• _Goal_
Starting at the line with "pose: elev=218.3 azim=148.3" and continuing through the end of the data, rewrite the lines with "Marked point at" substituted for "Dot at". Change nothing else.

(Entries taken from a collection)
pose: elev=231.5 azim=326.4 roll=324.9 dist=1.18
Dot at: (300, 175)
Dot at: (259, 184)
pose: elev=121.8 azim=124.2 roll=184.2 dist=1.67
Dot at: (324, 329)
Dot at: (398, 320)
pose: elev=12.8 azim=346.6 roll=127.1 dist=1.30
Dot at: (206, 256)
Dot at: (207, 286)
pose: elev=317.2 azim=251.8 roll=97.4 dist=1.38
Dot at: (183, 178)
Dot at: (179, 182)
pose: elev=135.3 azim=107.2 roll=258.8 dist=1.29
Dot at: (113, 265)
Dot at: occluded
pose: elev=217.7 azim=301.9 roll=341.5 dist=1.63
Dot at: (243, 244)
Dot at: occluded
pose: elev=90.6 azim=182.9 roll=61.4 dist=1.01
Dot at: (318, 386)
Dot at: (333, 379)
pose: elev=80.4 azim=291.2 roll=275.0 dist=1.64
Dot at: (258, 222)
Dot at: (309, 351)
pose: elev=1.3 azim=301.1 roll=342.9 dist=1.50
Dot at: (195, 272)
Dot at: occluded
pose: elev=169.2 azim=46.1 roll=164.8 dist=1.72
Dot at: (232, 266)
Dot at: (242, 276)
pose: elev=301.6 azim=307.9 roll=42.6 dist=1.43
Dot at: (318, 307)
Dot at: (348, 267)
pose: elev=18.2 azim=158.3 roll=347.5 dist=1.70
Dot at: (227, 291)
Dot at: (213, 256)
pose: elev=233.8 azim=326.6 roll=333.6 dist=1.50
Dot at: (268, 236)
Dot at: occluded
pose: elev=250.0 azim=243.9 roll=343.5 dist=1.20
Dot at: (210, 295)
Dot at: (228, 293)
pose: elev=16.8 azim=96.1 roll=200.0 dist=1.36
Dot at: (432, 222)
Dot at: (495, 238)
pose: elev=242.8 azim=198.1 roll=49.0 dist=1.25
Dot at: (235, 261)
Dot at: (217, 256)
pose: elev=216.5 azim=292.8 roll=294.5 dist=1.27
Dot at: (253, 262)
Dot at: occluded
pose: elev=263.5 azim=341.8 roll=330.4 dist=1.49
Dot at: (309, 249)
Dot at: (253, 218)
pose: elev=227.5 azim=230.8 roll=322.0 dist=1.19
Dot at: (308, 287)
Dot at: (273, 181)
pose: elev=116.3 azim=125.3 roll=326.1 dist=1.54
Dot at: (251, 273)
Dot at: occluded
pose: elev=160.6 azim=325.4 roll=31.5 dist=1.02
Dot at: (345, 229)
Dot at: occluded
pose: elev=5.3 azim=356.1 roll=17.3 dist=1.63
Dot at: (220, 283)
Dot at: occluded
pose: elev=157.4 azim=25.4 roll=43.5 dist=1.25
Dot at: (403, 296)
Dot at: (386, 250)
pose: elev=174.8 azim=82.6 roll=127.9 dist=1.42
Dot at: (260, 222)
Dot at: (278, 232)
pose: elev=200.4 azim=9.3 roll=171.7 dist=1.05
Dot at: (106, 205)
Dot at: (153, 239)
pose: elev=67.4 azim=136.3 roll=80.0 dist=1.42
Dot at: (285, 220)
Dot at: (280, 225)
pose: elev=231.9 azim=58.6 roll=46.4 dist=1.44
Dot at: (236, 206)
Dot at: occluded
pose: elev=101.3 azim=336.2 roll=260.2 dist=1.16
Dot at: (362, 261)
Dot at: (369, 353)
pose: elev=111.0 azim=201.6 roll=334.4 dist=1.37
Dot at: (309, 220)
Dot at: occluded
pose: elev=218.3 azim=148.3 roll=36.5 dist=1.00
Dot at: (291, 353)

• _Exercise output_
pose: elev=218.3 azim=148.3 roll=36.5 dist=1.00
Marked point at: (291, 353)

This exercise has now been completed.